▶ [BRIEF 1]: In the TOSCA text below, how was the basic physical layout review of equipment accessibility and maintainability carried out?
▶ [BRIEF 2]: Turn the TOSCA text's paragraph beginning "Critical Activities Design" into a short bulleted list that keeps its main facts.
▶ [BRIEF 3]: Extend the TOSCA text below by writing what comes after its final sentence.

As far as the risks are concerned, TOSCA methods allow analyzing main company’s risks and assisting the company capacity to manage them: in this context they allow priorities to be established in terms of risk management, and help management to identify and track the mitigations to be put in place to manage the businesses’ risks.
It is evident the social implication of TOSCA solutions and their relevance on enhancing the worker safety and on improving the total safety paradigm.

MAIN ADVANTAGES FROM THE TOSCA TOOLS

Through the application of the TOSCA tool and the transferability through different industrial sectors, the following main advantages have been highlighted:
• The CBMS tool was successfully implemented and it improves risk and safety management across the plants. In addition the IT tool and its implementation contribute to the Common Operational picture, it provides ease of expandability to the whole plant and it is a cost effective approach for the intended purpose by considering the whole project life time (development, implementation, operational use, updates) versus to the old paper based or static documented file alternative. It also allows proper and effective information to the company and site management, transparency in fulfilling the external and internal requirements, as well as auditability on how Inspection and maintenance related activities and equipment performance is assured.
• Critical Activities Design. Risk assessment is improved by mapping the tasks of the workers and systematically identifying possible deviations, antecedents and consequences for each task. The involvement of the workers in the generation of the process map and the analysis of the possible risks increases their personal investment in safe operations, as well as generating a more comprehensive and tailored risk assessment for the job. The analysis developed by TOSCA was shared with the staff, which had the chance to analyses the results and see the clear advantages of the risk assessment. In this way, greater clarity of the tasks executed, facilitating future training and identifying activities that create a higher risk for the workers.
• Human Factors Design Review. The importance to include Human Factor Engineering at the very early stage of systems design as well as existing approaches were tested. The benefits to be gained from the adoption of a proactive approach towards Human Performance in industrial systems have direct implications for the improvement of system operability and maintainability during the whole life-cycle of a system. In addition internal guidelines were developed collaboratively and iteratively with company engineers and provided companies with overall Human Factors Strategy and specific guidelines on Human Factors review workshops. The solution was implemented in form of internal guidelines and documentation and it was also evaluated during the course of research project on two different design projects. In order to perform the basic ergonomic review regarding accessibility and maintainability of equipment a basic physical layout review was achieved using 3D model review. To incorporate ergonomic principles to the design of alarms, a guideline was developed based on available references. Finally the Ergonomic Review of the control room and the Human-Machine Interface (HMI) was performed taking into account those cognitive and physical aspects relevant to support the effective control of the plant through the information provided by the control panel.

▶ [EXTRACTED MATERIAL]:
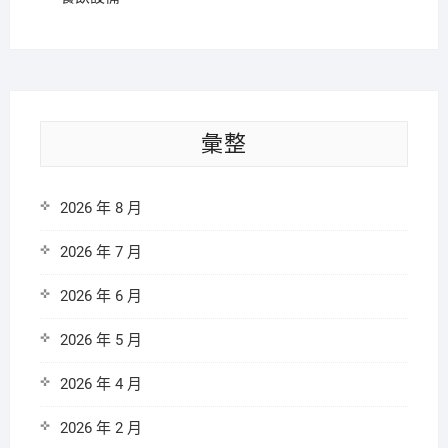
彙整
2026 年 8 月
2026 年 7 月
2026 年 6 月
2026 年 5 月
2026 年 4 月
2026 年 2 月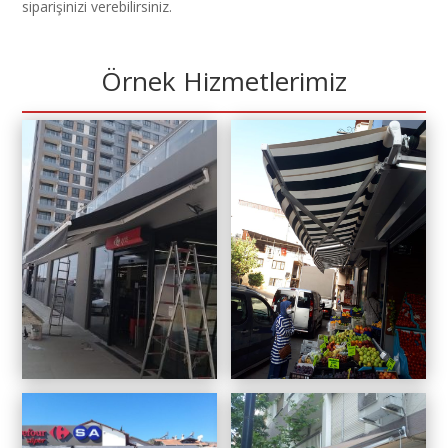
siparişinizi verebilirsiniz.
Örnek Hizmetlerimiz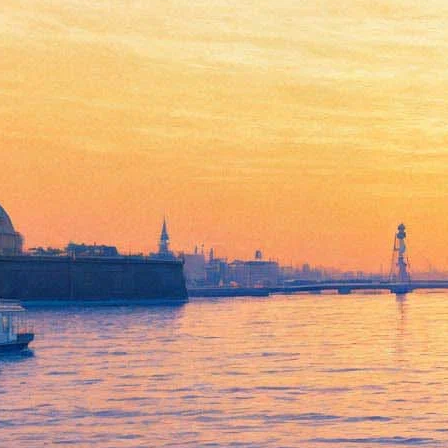
«Маршрут старухи» покажет
«квартиру неизвестного
ОБЭРИУта» и отправит в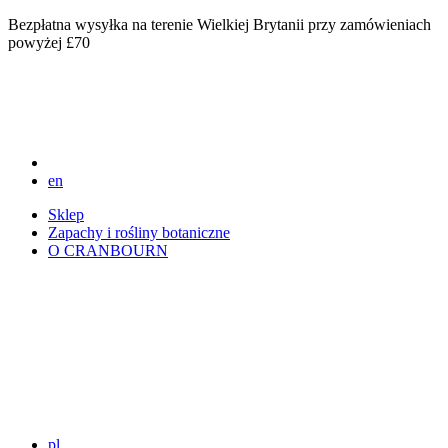
Bezpłatna wysyłka na terenie Wielkiej Brytanii przy zamówieniach
powyżej £70
en
Sklep
Zapachy i rośliny botaniczne
O CRANBOURN
pl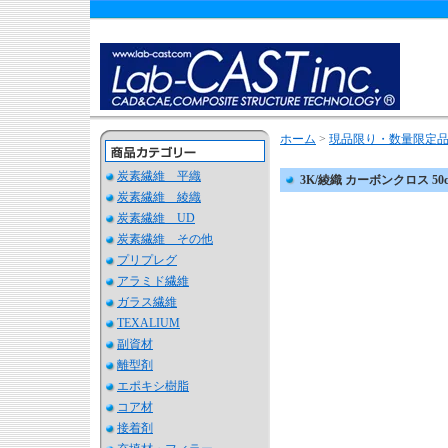
ホーム
>
現品限り・数量限定
炭素繊維 平織
3K/綾織 カーボンクロス 50
炭素繊維 綾織
炭素繊維 UD
炭素繊維 その他
プリプレグ
アラミド繊維
ガラス繊維
TEXALIUM
副資材
離型剤
エポキシ樹脂
コア材
接着剤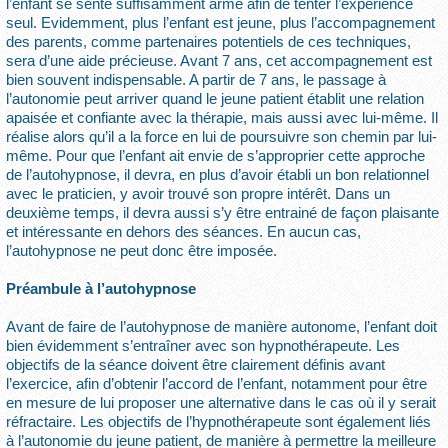
l’enfant se sente suffisamment armé afin de tenter l’expérience
seul. Evidemment, plus l’enfant est jeune, plus l’accompagnement
des parents, comme partenaires potentiels de ces techniques,
sera d’une aide précieuse. Avant 7 ans, cet accompagnement est
bien souvent indispensable. A partir de 7 ans, le passage à
l’autonomie peut arriver quand le jeune patient établit une relation
apaisée et confiante avec la thérapie, mais aussi avec lui-même. Il
réalise alors qu’il a la force en lui de poursuivre son chemin par lui-
même. Pour que l’enfant ait envie de s’approprier cette approche
de l’autohypnose, il devra, en plus d’avoir établi un bon relationnel
avec le praticien, y avoir trouvé son propre intérêt. Dans un
deuxième temps, il devra aussi s’y être entrainé de façon plaisante
et intéressante en dehors des séances. En aucun cas,
l’autohypnose ne peut donc être imposée.
Préambule à l’autohypnose
Avant de faire de l’autohypnose de manière autonome, l’enfant doit
bien évidemment s’entraîner avec son hypnothérapeute. Les
objectifs de la séance doivent être clairement définis avant
l’exercice, afin d’obtenir l’accord de l’enfant, notamment pour être
en mesure de lui proposer une alternative dans le cas où il y serait
réfractaire. Les objectifs de l’hypnothérapeute sont également liés
à l’autonomie du jeune patient, de manière à permettre la meilleure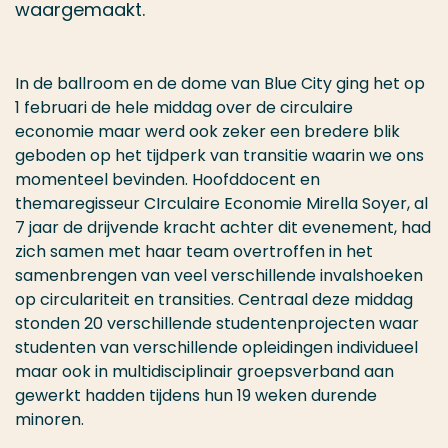
waargemaakt.
In de ballroom en de dome van Blue City ging het op
1 februari de hele middag over de circulaire
economie maar werd ook zeker een bredere blik
geboden op het tijdperk van transitie waarin we ons
momenteel bevinden. Hoofddocent en
themaregisseur CIrculaire Economie Mirella Soyer, al
7 jaar de drijvende kracht achter dit evenement, had
zich samen met haar team overtroffen in het
samenbrengen van veel verschillende invalshoeken
op circulariteit en transities. Centraal deze middag
stonden 20 verschillende studentenprojecten waar
studenten van verschillende opleidingen individueel
maar ook in multidisciplinair groepsverband aan
gewerkt hadden tijdens hun 19 weken durende
minoren.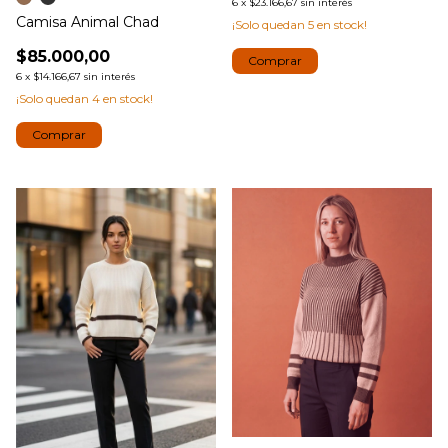
6
x
$23.166,67
sin interés
Camisa Animal Chad
¡Solo quedan
5
en stock!
$85.000,00
Comprar
6
x
$14.166,67
sin interés
¡Solo quedan
4
en stock!
Comprar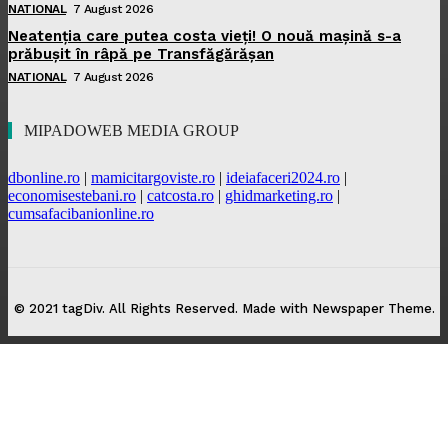
NATIONAL
7 August 2026
Neatenția care putea costa vieți! O nouă mașină s-a
prăbușit în râpă pe Transfăgărășan
NATIONAL
7 August 2026
MIPADOWEB MEDIA GROUP
dbonline.ro
|
mamicitargoviste.ro
|
ideiafaceri2024.ro
|
economisestebani.ro
|
catcosta.ro
|
ghidmarketing.ro
|
cumsafacibanionline.ro
© 2021 tagDiv. All Rights Reserved. Made with Newspaper Theme.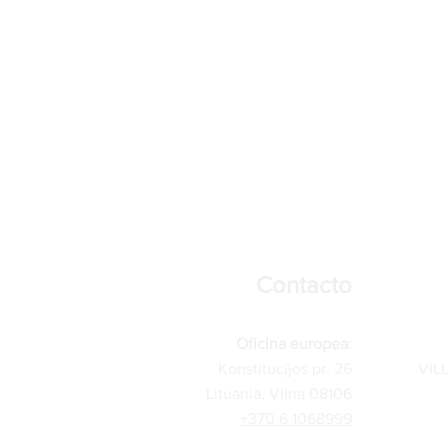
Contacto
Oficina europea:
Konstitucijos pr. 26
VIL
Lituania, Vilna 08106
+370 6 1068999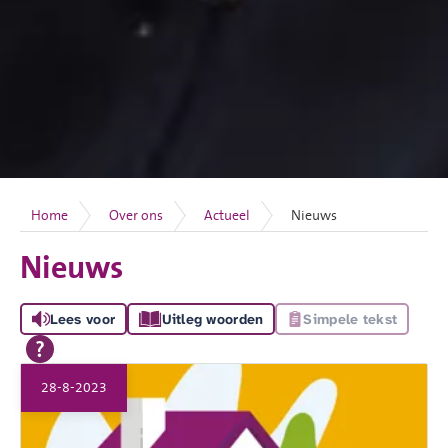
Home
Over ons
Actueel
Nieuws
Nieuws
Lees voor
Uitleg woorden
Simpele tekst
28-8-2023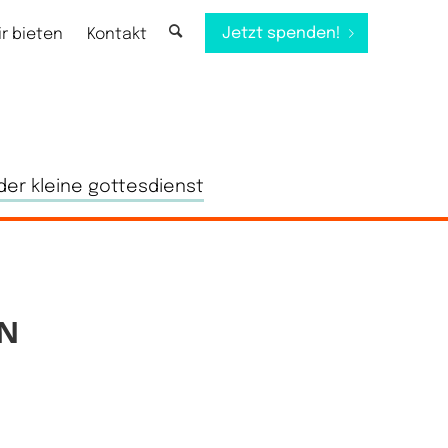
Jetzt spenden!
ir bieten
Kontakt
der kleine gottesdienst
N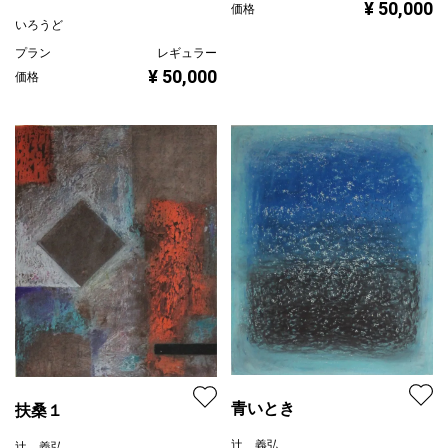
¥ 50,000
価格
いろうど
プラン
レギュラー
¥ 50,000
価格
青いとき
扶桑１
辻 義弘
辻 義弘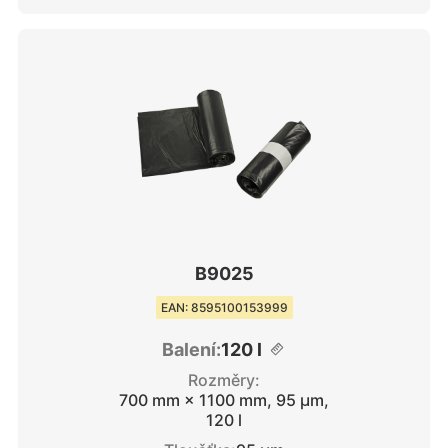
B9025
EAN: 8595100153999
Balení:
120 l
Rozměry:
700 mm × 1100 mm, 95 μm,
120 l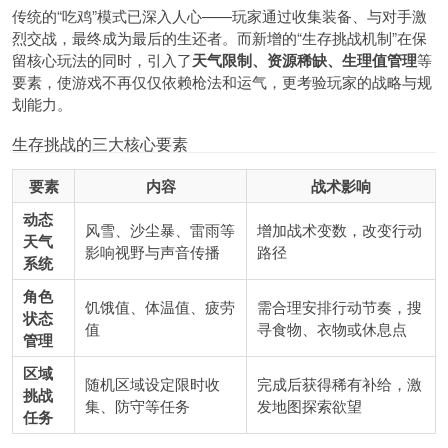
传统的“吃鸡”模式已深入人心——玩家通过收集装备、与对手激
烈交战，最终成为最后的生还者。而新增的“生存挑战机制”在保
留核心玩法的同时，引入了
天气限制、资源稀缺、生理值管理
等
要素，使游戏不再仅仅依赖枪法和运气，更考验玩家的战略与规
划能力。
生存挑战的三大核心要素
要素
内容
战术影响
动态
风雪、沙尘暴、雷雨等
增加战术变数，改变行动
天气
影响视野与声音传播
路径
系统
角色
饥饿值、体温值、疲劳
需合理安排行动节奏，搜
状态
值
寻食物、衣物或休息点
管理
区域
随机区域设定限时收
完成后获得稀有补给，激
挑战
集、防守等任务
发地图探索欲望
任务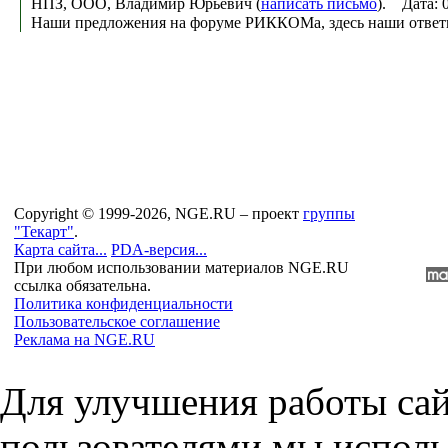
НПЗ, ООО, Владимир Юрьевич (
написать письмо
). Дата: 
Наши предложения на форуме РИККОМа, здесь наши ответ
Copyright © 1999-2026, NGE.RU – проект
группы
"Текарт"
.
Карта сайта...
PDA-версия...
При любом использовании материалов NGE.RU
ссылка обязательна.
Политика конфиденциальности
Пользовательское соглашение
Реклама на NGE.RU
Для улучшения работы сай
пользователями мы исполь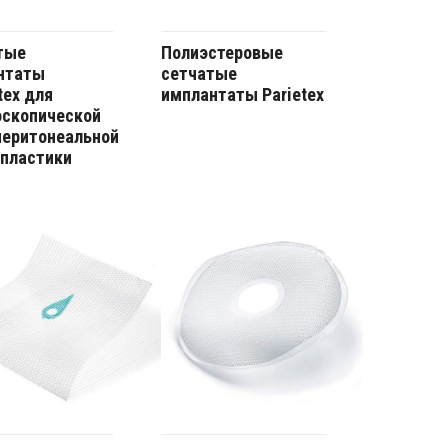
тые
Полиэстеровые
нтаты
сетчатые
ex для
имплантаты Parietex
оскопической
перитонеальной
опластики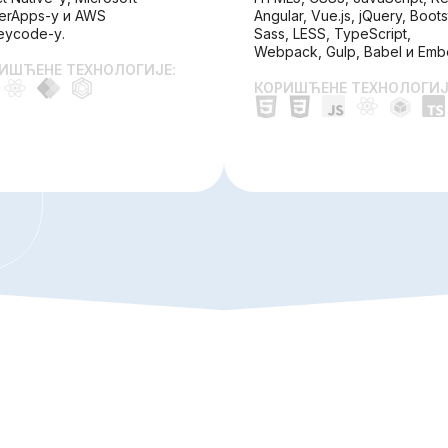
erApps-у и AWS
Angular, Vue.js, jQuery, Boots
eycode-у.
Sass, LESS, TypeScript,
Webpack, Gulp, Babel и Ember
ИШЋЕНЕ ТЕХНОЛОГИЈЕ:
КОРИШЋЕНЕ ТЕХНОЛОГИЈ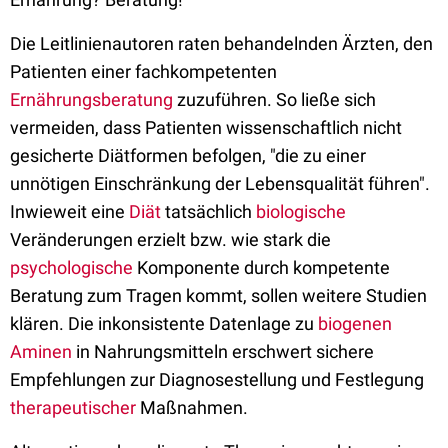
Die Leitlinienautoren raten behandelnden Ärzten, den
Patienten einer fachkompetenten
Ernährungsberatung
zuzuführen. So ließe sich
vermeiden, dass Patienten wissenschaftlich nicht
gesicherte Diätformen befolgen, "die zu einer
unnötigen Einschränkung der Lebensqualität führen".
Inwieweit eine
Diät
tatsächlich
biologische
Veränderungen erzielt bzw. wie stark die
psychologische
Komponente durch kompetente
Beratung zum Tragen kommt, sollen weitere Studien
klären. Die inkonsistente Datenlage zu
biogenen
Aminen
in Nahrungsmitteln erschwert sichere
Empfehlungen zur Diagnosestellung und Festlegung
therapeutischer
Maßnahmen.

▶ [TASK OUTPUT 1]: It was carried out using a 3D model review.

▶ [TASK OUTPUT 2]:
- Risk assessment improves when workers' tasks are mapped and possible deviations, antecedents and consequences are identified for each task.
- Workers who help build the process map and analyze the risks become more personally invested in safe operations.
- Their involvement also yields a more comprehensive risk assessment tailored to the job.
- TOSCA's analysis was shared with the staff, who could review the results and see the advantages of the risk assessment.
- The approach brings greater clarity about the tasks performed, supports future training and identifies the activities that pose higher risk to workers.

▶ [TASK OUTPUT 3]:
• Virtual Reality can be an efficient means of delivering training for process control skills. The VR training system uses a training methodology that is based on the risk assessment framework of TOSCA. It make use of other tools, such as SCOPE and CBMS, in order to perform a task analysis and risk assessment of operation as part training needs analysis (TNA). As a result, this is a risk-based training system, which can be used to make decisions before training is delivered. For instance, if the risk assessment provides evidence that a new safety equipment should be introduced, or new control panels should be designed to minimize risks then this should be respected. After the implementation of the new safety measures, the tasks should be re-appraised and consider the scope for improving the skills of the operators.
• The Optimisation tool consisted of Monte Carlo simulations to provide cost-benefit analysis for additional resources in several case studies. The results of the simulations were compared with the actual results and the approach was positively received and showed its ability to provide an accurate and detailed plan of the proposed works.
• The Risk register was developed collaboratively and iteratively with key stakeholders from different parts of the organisations during a series of workshops. The risk management process was mapped along with the supporting elements of the risk register, including data structures for assets and hazards, rating systems for severity and frequency, and a risk matrix for prioritisation of the identified risks. The Risk Register has been implemented across the entire ESB Generation business and all stations are currently using the Risk Register to manage their risks.
• Dynamic risk assessment helps the end user decide the best technical and operational solutions and evaluate the behavior of the plant at the different process conditions, resulting from one or more faults of the equipment or operational error.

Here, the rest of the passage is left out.